#### [RECORDS TO PROCESS]
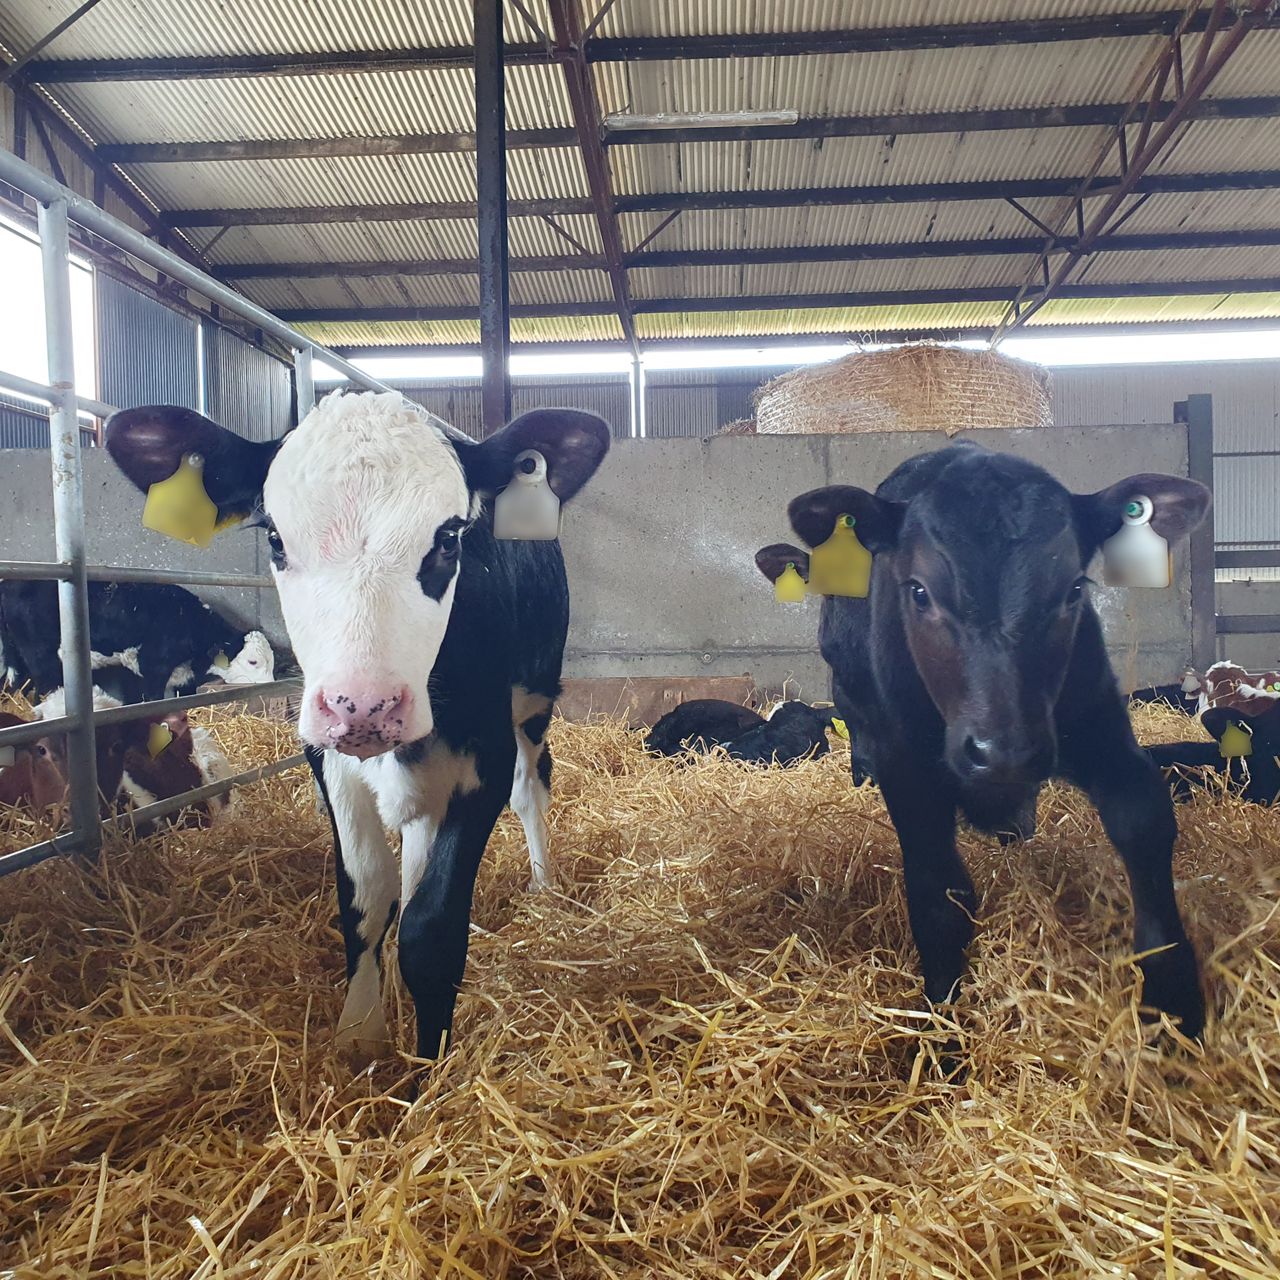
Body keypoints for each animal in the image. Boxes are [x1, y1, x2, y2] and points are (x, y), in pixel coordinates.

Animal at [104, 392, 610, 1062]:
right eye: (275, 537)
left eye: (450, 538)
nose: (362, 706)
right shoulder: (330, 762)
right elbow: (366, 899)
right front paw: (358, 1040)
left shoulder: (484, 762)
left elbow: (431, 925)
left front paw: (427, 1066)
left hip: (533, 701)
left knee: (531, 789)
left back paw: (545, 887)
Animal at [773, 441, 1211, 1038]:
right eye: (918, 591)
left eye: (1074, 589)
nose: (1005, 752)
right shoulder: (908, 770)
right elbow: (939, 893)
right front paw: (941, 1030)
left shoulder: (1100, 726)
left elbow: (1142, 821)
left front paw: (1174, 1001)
* * *
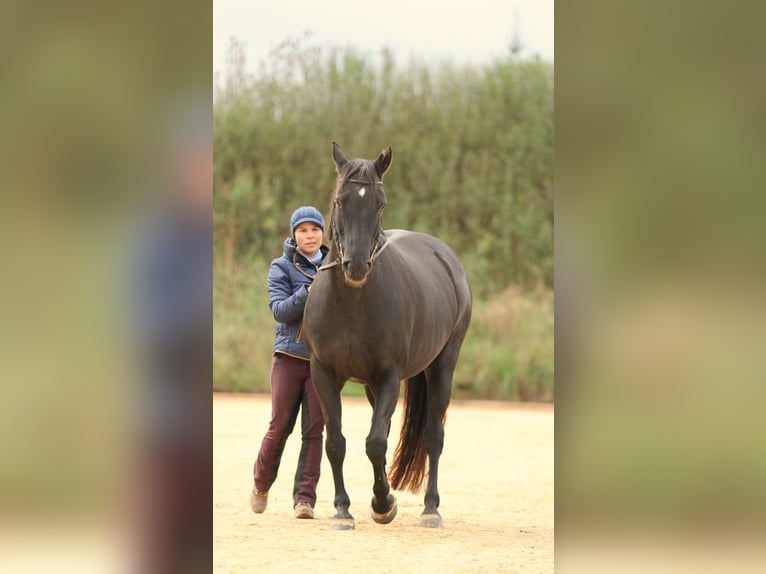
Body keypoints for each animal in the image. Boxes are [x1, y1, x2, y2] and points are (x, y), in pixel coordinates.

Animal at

#### [EXERCISE AIM]
Reproduce the lines of the entries above from the one with "right front paw: (358, 1040)" to the one with "nose: (1005, 752)", both included, exactly and without any other line.

#### [SOLUTION]
right front paw: (358, 1040)
left shoulder: (484, 762)
left elbow: (431, 925)
left front paw: (427, 1066)
left hip: (533, 701)
left knee: (531, 789)
left back paw: (545, 887)
Animal at [773, 441, 1211, 1038]:
right eye: (918, 591)
left eye: (1074, 589)
nose: (1005, 752)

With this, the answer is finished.